Marc Serber

Manchester Derby: Instant Reaction

Created on Apr. 08, 2013 8:26 PM EST

It took something special from Sergio Aguero, but City fully deserved all three points in the Manchester derby.

While United may still be 12 points clear at the top of the table, City’s passing and slick movement was superior to a United squad which was too often let down by the final ball.

The tactics were on display for all to see early with the home side looking to sit deep and hit on the break. The visitors meanwhile pressed forward and looked for David Silva (who was drifting in-between the lines) to slash open the United rearguard.

From the tactical standpoint, both sides seemed to have the right idea. 

First, Danny Welbeck set off on a dangerous counter only to be dispossessed by Gael Clichy when Wayne Rooney was sprinting into space.

At the other end, Silva looked dangerous with the ball at his feet while Carlos Tevez’s movement combined with the clever runs of James Milner and Samir Narsi into the box kept United’s defense on edge. 

The latter should have done better to test David De Gea with a snapshot volley when he suddenly found the ball at his feet just 15 yards form goal.  

It was ironic then that the opening goal for City came from a United-esque counter-attack after Ryan Giggs inexplicably gave the ball away to Gareth Barry with an unwarranted back-heel in midfield. 

Barry quickly took the space and found Nasri who laid off for Milner to finish with a rasping drive from the top of the box to give City a 51st minute lead. 

United’s counter-attacks were often let down by a lack of quality in the service. The final ball into the box negating the quick breaks and exceptional wide play which has become a trademark of Sir Alex’s side. 

Therefore, it was no surprise that the Red Devils' equalizer came from the one good ball  that was whipped in all evening. 

Robin Van Persie’s wicked delivery from a set piece simply required a touch. Phil Jones obliged, doing just enough to redirect the ball off the unfortunate Vincent Kompany to get United back on level terms just before the hour mark.  

Aguero would make his entrance in the 71st and put his stamp on the match just seven minutes later. 

Yaya Toure slid the ball into Aguero whose diagonal run took him into a pocket of space at the top of the box. The Argentine took the pass in stride, glided by three defenders and finished emphatically from a tight angle. 

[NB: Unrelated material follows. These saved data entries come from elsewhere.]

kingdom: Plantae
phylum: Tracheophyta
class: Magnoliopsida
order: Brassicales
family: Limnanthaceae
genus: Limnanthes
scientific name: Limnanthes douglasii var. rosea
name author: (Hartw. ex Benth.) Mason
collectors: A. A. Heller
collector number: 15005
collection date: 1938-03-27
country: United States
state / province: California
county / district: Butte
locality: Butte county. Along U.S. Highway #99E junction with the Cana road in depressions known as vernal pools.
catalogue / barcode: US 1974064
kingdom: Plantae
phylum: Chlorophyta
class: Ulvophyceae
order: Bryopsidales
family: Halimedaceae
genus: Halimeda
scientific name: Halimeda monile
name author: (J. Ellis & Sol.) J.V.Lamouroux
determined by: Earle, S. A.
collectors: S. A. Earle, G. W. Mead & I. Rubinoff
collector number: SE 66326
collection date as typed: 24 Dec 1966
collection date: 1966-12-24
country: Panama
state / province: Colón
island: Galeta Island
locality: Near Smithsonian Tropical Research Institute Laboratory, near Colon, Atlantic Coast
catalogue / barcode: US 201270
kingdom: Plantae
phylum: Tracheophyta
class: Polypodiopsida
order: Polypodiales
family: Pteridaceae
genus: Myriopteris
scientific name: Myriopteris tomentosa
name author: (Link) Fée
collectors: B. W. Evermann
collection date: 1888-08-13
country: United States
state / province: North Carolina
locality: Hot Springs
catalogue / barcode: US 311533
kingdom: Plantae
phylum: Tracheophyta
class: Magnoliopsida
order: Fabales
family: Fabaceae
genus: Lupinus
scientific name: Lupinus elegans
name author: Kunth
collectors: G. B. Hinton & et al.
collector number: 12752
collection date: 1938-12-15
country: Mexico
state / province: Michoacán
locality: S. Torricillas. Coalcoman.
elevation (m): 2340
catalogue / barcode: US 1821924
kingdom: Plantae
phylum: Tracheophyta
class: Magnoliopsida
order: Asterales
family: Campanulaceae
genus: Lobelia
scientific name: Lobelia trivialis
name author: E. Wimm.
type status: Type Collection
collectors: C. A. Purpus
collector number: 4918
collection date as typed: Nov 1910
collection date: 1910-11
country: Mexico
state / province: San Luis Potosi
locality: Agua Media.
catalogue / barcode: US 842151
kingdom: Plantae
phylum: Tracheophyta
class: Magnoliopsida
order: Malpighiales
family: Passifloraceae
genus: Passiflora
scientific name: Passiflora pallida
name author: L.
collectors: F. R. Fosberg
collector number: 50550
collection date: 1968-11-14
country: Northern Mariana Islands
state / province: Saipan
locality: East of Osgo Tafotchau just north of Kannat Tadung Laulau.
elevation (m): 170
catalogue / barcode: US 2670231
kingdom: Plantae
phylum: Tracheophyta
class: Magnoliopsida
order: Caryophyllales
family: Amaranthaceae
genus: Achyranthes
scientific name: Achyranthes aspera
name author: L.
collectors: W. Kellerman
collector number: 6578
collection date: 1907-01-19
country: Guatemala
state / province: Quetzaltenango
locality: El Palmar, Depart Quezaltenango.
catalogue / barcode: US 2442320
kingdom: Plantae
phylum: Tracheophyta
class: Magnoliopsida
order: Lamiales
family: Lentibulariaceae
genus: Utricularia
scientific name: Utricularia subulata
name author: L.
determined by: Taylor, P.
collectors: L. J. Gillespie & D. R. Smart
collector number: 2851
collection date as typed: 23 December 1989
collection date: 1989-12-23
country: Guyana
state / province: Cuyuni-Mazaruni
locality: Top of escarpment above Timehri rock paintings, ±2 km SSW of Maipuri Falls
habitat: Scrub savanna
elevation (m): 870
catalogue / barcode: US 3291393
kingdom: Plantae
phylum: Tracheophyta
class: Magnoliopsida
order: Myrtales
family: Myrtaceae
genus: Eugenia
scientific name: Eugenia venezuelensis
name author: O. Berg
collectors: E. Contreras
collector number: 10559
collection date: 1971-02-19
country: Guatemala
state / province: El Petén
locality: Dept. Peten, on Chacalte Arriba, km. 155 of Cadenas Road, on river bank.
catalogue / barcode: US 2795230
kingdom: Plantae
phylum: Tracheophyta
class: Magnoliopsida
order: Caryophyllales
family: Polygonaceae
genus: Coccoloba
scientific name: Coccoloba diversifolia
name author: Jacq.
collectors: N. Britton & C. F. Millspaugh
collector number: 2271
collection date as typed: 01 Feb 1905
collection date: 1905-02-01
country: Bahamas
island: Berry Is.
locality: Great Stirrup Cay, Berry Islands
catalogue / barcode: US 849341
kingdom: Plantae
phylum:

It was a strike worthy of winning such a highly charged and well played derby. A fair result as well based on the balance of play. City’s passing, movement and final ball was just that much better than United’s meaning that while the Reds may rule the Prem, the Blues rule Manchester. 

Final Thoughts:

I would like to have seen Sir Alex make his substitutions a little bit earlier. While two of the three substitutions were made due to mitigating circumstances (the 78th minute goal and Ashley Young’s injury), I still think the Shinji Kagawa for Young change should have occurred around the 70th minute mark. 

Kagawa would have offered something different. A bit more zest and the ability to connect through the middle rather than Young who is either going to just attack down the wing or look to cut inside. The Japanese international is more adept at making those  little slicing runs in and around the top of the box that would have added another dimension to United’s attack. 

For City, I have the same question as everyone else. Where was this type of fluid movement and passing against the likes of Sunderland, QPR, and Southampton? Too often this season, City have looked disjointed, individualistic and out of ideas. Those in Blue can only wonder what the run-in to the end of the season might have looked like had the reigning champions been able to play consistently at the level on display tonight.